Barbaro deserves his own film. Remember Barbaro? He was the beautiful, rich brown, seemingly preternatural American thoroughbred horse who won the 2006 Kentucky Derby by six and a half lengths—a margin larger than any Louisville victory since the 1946 Triple Crown winner—just two weeks before his hopeful run in the next leg of the Crown resulted in an injury that eventually, slowly, killed him.
Part of the mystery of horse racing is the elusiveness of the creatures themselves. Do they have good lives or bad lives? Do they want to race? Few of them rise to the level of public empathy, but Barbaro did. When brothers Brad and John Hennegan set out to follow six trainers and six horses on their journey toward the ultimate horse race (the Derby) in 2006, they had no idea that one of their animal stars would prove to be more of a draw than any of their human subjects. Now, the movie's publicity materials boast about "never-before-seen footage of a young Barbaro," and he, truly, is the highlight of the film.

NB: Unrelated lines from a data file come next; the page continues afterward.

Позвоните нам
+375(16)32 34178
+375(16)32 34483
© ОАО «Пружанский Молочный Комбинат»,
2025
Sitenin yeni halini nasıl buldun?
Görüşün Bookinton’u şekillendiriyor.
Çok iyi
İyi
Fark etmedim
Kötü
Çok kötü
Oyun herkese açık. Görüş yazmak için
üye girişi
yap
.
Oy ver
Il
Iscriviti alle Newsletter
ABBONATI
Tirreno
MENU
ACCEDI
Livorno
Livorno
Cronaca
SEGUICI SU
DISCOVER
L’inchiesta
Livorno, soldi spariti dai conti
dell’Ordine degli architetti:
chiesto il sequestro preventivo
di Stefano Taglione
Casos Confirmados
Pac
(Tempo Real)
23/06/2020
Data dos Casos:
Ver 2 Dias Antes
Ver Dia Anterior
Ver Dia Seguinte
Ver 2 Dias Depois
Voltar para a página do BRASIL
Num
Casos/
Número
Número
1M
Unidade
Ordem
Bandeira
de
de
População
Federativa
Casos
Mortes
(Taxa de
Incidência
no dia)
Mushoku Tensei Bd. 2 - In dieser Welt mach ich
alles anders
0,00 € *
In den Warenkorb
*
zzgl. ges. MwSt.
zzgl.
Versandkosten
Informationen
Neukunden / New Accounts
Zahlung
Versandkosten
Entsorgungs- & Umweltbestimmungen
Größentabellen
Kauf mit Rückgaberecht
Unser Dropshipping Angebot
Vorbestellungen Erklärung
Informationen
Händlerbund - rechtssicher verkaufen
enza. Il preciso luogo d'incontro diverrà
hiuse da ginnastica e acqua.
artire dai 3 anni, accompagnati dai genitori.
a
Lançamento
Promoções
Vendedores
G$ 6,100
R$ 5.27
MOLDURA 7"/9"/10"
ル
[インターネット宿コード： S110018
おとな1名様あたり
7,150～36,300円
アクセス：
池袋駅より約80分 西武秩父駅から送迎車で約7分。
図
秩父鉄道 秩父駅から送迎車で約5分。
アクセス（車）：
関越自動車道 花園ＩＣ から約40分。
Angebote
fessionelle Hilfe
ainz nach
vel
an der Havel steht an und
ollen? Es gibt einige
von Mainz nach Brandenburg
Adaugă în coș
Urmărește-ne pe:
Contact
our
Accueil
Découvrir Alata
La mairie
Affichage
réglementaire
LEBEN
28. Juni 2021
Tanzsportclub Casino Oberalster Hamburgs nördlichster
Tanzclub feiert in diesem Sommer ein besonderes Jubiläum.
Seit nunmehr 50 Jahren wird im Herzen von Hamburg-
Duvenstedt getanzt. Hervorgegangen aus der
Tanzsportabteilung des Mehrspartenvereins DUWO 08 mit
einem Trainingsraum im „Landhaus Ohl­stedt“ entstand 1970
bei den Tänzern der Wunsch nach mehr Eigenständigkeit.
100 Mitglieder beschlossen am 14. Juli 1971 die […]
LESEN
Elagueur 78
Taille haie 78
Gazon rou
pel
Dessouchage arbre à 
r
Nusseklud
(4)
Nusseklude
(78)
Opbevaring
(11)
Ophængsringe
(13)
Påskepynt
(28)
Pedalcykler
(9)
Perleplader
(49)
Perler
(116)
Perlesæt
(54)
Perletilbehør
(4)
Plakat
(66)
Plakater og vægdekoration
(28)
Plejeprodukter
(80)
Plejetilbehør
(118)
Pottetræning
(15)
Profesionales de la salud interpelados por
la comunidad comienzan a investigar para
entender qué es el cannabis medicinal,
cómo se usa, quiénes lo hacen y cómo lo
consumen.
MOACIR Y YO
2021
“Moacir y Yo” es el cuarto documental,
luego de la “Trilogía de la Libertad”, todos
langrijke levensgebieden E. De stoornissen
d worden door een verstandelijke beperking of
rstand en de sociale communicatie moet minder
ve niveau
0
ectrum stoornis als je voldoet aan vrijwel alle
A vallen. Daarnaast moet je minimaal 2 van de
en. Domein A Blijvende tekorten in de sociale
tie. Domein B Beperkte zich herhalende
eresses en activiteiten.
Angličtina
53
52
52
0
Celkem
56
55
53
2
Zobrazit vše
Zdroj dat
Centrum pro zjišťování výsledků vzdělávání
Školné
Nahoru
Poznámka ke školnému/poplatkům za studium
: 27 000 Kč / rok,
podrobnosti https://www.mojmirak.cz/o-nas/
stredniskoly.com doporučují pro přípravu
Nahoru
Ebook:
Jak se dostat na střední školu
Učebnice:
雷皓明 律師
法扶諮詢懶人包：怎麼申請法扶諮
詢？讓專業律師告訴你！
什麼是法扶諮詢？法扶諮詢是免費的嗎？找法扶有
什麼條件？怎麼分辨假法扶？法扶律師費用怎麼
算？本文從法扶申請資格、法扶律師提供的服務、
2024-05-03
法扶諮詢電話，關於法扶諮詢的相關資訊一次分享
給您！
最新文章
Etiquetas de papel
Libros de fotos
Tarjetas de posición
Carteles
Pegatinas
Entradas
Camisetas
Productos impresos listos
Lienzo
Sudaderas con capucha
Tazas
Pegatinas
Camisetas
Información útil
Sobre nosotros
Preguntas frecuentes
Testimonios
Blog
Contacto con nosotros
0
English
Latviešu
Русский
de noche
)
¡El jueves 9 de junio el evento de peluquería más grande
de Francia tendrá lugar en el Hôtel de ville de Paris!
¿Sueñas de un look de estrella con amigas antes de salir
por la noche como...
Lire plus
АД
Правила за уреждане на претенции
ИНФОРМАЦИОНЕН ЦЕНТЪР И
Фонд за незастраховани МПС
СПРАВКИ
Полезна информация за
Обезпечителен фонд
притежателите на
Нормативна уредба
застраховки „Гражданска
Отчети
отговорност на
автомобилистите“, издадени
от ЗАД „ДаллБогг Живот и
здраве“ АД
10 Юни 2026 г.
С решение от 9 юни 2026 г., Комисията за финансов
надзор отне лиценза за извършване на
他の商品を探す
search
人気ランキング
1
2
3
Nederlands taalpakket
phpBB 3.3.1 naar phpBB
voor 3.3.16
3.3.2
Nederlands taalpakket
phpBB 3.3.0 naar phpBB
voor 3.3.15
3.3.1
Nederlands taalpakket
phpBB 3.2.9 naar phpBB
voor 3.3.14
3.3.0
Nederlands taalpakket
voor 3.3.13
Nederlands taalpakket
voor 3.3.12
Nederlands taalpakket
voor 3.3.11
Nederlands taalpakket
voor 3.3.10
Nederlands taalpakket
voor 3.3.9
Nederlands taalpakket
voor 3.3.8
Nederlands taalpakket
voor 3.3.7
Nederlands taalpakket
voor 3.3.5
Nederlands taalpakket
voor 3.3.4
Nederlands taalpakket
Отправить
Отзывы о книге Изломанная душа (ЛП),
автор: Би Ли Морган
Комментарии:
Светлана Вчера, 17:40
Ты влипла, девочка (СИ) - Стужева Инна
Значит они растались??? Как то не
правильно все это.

But horse racing is a great subject in itself, characterized by tension between the seedy and the dignified, the rich and the poor, the Sunday bettor and the addict—and between silver-spoon trainers and salt-of-the-earth trainers, between guys looking to make a buck and a name and guys who lie right down with the horses on the hay in their stalls. In this movie, it's not always possible to tell who's who. The trainer who comes across as the kindest and gentlest is also the one working for a Dubai sheikh. One of the best characters is a hanger-on who carries $1,034 in his jeans pocket, plans to crack an $800 bottle of wine if his horse wins the Derby, and is always trying to talk somebody into taking out a short-term, high-interest loan from him. He's the son of one of the trainers, and he's in grade school.